Re: Operator Definition

Marc Campbell

The qualification of "Stateful application" feels restrictive to me also. We've built operators that don't manage any state, but still call them "operators" because they codify and package a domain or application-specific knowledge. 


On Wed, Nov 06, 2019 at 9:56 AM, Nicolas Trangez <> wrote:


On Wed, 2019-11-06 at 12:46 -0500, Matt Farina wrote:

In the TOC meeting yesterday (11/5) there was a question about the definition of an operator that was kicked back to SIG App Delivery. In the app delivery call today, at least before I had to drop, no definition had been proposed but the topic was discussed. So, I would like to propose a definition.

An Operator is an application-specific controller that extends the Kubernetes API to create, configure, and manage instances of complex stateful applications on behalf of a Kubernetes user.
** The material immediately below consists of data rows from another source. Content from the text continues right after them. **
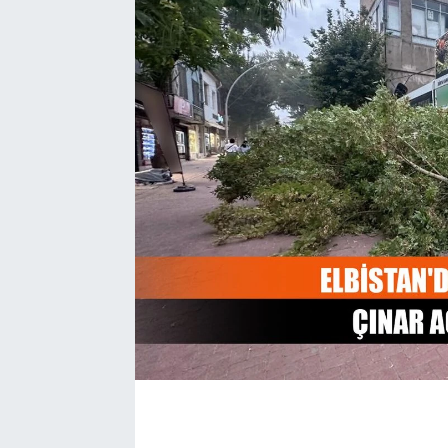
EĞİTİM
EKONOMİ
KÜLTÜR-SANAT
MAGAZİN
SAĞLIK
TEKNOLOJİ
TİCARET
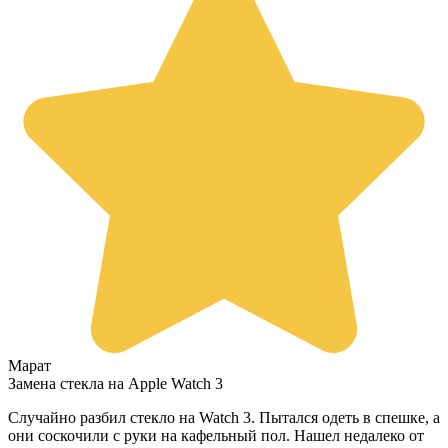
Марат
Замена стекла на Apple Watch 3
Случайно разбил стекло на Watch 3. Пытался одеть в спешке, а
они соскочили с руки на кафельный пол. Нашел недалеко от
It builds upon the basic Kubernetes resource and controller concepts but includes domain or application-specific knowledge to automate common tasks.

Why would this only be for 'stateful' applications, or even
'applications' in general?

Some cases I have in mind:

Non-stateful applications:
- An operator that deploys some application which itself doesn't have any stateful components, but can be configured to connect to some existing/external system for persistence where needed.
- An operator that deploys some application which itself *does* come with a stateful component, but delegates the job of managing this stateful component (say, a database) to *another* operator (using its CR(D)s) which in turn does whatever is needed.

- Maybe a bit of a corner-case which doesn't necessarily *must* fall under the 'operator' definition: we have a system in place which, given CR instances, performs operations fully outside of Kubernetes at first
(provisioning certain hardware), then inside Kubernetes (making this hardware available to the in-cluster workloads). Not strictly related to app-delivery, but if there's some definition of 'operator', it shouldn't only cover what app-delivery expects from them.

A similar case would be ClusterAPI implementations that launch VMs or whatnot.

This is taken directly from the original introduction to operators by CoreOS <> when they documented the concept.

In general, I think the concept has grown beyond the initial scope/goal...

The Kubernetes documentation has a long description of operators <>but I think the original definition is fairly clear and concise. For a definition I would suggest something short and to the point.